El tribunal lo declaró culpable de dos cargos de violación.
También fue absuelto de otros dos cargos similares.
Además, recibió condenas por violencia doméstica, amenazas e infracciones de tráfico.
La sentencia se produce tras un proceso judicial que se extendió durante seis semanas.
Condenaron por violación al hijo de la princesa de Noruega
El caso de Condena a Marius Borg Hoiby incluyó acusaciones graves presentadas entre 2018 y 2024.
Según la fiscalía, el acusado agredió a mujeres que no podían resistirse.
Durante el juicio se presentaron mensajes, imágenes y videos extraídos de su teléfono móvil.
Las denunciantes ofrecieron testimonios clave que fueron valorados por el tribunal.
Hoiby, de 29 años, enfrentaba un total de 40 cargos.
La pena máxima posible era de 16 años de prisión.
El acusado negó las violaciones y cuestionó partes de las denuncias.
Sin embargo, admitió delitos menores relacionados con drogas y tráfico.
Impacto en la familia real
El caso de Condena a Marius Borg Hoiby ha despertado gran interés fuera de Noruega.
Esto se debe a su vínculo con la familia real.
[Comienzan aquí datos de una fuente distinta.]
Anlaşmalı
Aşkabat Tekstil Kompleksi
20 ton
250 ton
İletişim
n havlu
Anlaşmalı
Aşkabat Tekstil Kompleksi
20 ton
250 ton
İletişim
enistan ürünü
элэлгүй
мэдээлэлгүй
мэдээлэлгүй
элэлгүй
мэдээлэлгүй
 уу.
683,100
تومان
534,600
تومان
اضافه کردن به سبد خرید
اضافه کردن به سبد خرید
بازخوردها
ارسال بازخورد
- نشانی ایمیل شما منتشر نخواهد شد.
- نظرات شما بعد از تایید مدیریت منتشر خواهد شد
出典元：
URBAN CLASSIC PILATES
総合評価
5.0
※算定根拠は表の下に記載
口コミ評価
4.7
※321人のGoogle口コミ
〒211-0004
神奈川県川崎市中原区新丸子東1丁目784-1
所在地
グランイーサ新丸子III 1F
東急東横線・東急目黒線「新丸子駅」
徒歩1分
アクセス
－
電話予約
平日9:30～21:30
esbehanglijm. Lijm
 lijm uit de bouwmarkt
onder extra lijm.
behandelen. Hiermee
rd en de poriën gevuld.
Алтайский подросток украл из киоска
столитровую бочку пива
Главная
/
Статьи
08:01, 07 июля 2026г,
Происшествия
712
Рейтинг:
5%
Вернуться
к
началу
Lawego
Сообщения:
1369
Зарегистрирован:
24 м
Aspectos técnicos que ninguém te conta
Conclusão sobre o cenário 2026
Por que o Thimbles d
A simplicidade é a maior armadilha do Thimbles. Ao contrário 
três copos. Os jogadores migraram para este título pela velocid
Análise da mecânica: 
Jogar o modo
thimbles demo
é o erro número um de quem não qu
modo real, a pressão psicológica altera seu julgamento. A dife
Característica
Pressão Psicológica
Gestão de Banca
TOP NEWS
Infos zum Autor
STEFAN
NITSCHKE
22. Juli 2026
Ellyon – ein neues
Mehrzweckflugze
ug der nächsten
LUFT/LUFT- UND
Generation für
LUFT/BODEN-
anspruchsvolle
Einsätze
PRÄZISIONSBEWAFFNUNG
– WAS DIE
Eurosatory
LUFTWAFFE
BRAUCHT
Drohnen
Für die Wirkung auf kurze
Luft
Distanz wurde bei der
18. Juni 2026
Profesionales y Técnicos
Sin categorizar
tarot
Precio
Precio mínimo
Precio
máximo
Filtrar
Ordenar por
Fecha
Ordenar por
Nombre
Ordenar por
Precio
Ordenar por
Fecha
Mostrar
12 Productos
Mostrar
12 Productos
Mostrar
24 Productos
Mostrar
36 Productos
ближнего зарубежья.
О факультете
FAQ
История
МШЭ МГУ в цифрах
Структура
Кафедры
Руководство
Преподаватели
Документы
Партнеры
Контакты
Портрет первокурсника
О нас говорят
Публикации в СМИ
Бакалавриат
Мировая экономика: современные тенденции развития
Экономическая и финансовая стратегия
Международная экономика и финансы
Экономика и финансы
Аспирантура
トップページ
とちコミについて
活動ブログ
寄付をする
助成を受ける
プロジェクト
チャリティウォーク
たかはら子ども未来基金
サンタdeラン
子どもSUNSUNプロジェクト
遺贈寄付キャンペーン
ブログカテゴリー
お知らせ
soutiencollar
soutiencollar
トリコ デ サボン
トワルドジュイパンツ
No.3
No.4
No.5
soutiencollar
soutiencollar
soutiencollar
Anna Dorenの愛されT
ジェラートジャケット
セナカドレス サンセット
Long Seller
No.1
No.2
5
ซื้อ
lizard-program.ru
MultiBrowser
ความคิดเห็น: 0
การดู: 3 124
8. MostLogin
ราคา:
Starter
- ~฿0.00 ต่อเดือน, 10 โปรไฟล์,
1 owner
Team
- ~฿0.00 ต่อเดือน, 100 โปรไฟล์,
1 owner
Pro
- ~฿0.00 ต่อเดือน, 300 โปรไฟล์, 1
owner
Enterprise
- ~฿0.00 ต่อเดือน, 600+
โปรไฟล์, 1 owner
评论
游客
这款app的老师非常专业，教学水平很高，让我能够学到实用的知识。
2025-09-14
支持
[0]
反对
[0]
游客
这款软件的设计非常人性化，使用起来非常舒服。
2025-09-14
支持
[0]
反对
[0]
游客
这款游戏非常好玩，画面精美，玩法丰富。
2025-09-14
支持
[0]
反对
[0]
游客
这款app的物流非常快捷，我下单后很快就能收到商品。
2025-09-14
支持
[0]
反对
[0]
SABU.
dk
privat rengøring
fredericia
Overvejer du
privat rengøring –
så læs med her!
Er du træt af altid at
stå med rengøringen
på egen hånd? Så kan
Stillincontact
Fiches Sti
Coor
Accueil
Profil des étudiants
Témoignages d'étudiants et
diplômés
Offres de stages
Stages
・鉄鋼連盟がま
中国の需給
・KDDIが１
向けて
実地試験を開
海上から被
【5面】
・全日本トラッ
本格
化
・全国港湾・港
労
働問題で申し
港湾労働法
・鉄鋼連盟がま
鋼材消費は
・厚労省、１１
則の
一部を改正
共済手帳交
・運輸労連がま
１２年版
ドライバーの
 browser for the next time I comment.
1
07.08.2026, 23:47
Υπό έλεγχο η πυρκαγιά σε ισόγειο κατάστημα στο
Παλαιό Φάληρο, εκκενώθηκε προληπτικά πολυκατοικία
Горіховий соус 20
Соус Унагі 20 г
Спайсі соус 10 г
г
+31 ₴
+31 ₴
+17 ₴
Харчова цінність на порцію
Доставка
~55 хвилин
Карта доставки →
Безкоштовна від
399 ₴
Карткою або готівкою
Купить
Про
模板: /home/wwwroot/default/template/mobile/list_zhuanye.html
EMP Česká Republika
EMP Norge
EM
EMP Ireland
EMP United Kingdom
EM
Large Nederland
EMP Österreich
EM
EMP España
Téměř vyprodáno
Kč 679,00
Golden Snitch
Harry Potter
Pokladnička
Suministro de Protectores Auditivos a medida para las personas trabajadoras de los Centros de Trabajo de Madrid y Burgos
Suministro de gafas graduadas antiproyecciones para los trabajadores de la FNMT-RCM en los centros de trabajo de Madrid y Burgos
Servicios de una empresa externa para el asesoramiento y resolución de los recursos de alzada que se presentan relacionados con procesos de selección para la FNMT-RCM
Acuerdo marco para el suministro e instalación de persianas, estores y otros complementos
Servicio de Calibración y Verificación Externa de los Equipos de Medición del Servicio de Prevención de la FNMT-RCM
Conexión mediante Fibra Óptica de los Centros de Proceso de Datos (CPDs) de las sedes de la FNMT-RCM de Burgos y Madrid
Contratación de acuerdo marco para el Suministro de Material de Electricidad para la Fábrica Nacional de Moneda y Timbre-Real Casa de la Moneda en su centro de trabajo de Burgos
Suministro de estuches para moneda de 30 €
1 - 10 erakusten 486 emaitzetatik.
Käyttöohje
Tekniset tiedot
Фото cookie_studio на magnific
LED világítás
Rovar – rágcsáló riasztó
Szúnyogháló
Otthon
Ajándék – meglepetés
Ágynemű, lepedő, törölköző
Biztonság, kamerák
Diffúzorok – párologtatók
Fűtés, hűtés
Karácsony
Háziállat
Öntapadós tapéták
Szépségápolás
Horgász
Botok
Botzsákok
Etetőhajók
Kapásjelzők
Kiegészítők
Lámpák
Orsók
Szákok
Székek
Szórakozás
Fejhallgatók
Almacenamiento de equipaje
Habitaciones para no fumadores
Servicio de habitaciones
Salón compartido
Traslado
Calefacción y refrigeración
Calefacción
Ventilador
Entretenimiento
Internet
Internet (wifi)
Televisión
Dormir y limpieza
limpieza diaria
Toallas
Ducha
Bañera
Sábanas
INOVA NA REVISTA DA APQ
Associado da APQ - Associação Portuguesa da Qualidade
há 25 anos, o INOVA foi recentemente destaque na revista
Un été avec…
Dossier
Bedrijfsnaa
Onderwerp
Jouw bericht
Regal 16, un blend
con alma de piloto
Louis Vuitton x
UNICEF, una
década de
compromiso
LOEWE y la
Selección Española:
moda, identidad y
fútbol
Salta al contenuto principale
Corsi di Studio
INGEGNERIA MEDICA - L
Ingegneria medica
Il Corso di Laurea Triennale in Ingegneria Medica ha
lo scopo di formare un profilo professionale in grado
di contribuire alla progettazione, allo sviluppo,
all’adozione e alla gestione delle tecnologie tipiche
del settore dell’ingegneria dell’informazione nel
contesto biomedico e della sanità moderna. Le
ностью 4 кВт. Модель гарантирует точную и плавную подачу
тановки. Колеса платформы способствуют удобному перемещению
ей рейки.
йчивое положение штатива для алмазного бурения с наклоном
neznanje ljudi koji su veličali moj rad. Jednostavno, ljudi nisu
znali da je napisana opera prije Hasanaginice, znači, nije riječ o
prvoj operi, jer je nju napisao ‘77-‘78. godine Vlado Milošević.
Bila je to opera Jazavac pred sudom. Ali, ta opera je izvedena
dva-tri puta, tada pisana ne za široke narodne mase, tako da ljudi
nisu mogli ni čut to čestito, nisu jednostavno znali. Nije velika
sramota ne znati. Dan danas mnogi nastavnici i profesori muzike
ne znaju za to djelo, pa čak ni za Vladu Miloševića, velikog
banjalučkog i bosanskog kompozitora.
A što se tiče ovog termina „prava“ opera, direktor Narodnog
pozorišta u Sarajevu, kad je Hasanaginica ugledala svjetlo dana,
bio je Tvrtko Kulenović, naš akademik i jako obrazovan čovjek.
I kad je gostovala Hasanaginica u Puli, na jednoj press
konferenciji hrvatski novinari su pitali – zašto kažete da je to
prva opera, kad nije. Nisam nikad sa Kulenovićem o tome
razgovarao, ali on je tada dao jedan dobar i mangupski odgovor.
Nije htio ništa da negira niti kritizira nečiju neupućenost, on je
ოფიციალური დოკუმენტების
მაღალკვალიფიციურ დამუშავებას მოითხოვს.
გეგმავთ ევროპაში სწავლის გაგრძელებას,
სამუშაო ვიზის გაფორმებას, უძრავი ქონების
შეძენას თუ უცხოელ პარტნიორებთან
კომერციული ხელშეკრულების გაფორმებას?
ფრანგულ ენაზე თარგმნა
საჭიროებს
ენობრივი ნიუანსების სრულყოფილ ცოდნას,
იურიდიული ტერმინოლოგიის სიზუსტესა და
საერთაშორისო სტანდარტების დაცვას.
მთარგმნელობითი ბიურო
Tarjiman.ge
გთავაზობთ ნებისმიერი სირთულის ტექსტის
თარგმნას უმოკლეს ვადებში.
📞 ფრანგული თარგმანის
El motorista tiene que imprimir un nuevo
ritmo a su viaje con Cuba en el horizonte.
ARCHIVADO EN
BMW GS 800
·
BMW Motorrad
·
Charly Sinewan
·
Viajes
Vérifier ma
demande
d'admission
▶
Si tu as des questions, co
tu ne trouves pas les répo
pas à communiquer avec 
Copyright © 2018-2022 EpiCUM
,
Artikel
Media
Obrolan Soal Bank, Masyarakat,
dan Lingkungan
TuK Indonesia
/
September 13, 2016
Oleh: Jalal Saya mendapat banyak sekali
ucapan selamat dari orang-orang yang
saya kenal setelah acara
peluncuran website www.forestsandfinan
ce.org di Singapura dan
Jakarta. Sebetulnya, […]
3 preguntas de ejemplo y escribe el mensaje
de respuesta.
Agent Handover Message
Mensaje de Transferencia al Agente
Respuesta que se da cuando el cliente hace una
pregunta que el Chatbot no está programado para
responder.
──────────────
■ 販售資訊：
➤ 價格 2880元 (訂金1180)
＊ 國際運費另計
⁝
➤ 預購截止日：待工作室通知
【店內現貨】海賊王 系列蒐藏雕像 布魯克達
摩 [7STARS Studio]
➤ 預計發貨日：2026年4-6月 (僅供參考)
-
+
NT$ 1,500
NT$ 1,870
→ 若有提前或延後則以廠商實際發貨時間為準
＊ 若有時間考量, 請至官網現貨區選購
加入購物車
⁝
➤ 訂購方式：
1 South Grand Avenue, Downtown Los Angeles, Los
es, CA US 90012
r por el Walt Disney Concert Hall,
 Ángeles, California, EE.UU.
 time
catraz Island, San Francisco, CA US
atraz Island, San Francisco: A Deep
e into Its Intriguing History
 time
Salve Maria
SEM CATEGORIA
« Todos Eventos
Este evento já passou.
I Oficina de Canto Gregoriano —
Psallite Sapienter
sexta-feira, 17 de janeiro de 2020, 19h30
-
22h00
Hoiby es hijo de la princesa heredera Mette-Marit.
Aunque no tiene funciones oficiales, creció junto al heredero al trono.
El proceso también coincidió con un momento delicado para la princesa.
Mette-Marit enfrenta problemas de salud por fibrosis pulmonar.
Su situación generó debates sobre la posible libertad provisional de su hijo.
Sin embargo, los tribunales decidieron mantenerlo detenido hasta la sentencia.
Contexto y repercusiones
El caso se desarrolló bajo un renovado escrutinio hacia la familia real.
También influyó la atención mediática sobre contactos pasados de la princesa.
Mette-Marit reconoció errores de juicio en esas relaciones.
No enfrenta cargos por esos hechos.
La Condena a Marius Borg Hoiby cierra una etapa judicial compleja.
Aun así, el caso seguirá generando debate en la sociedad noruega.
Las autoridades destacan la importancia de garantizar justicia en casos de violencia.
El fallo busca enviar un mensaje claro sobre la responsabilidad individual.
El proceso marca un precedente relevante en la cobertura de figuras vinculadas a instituciones públicas.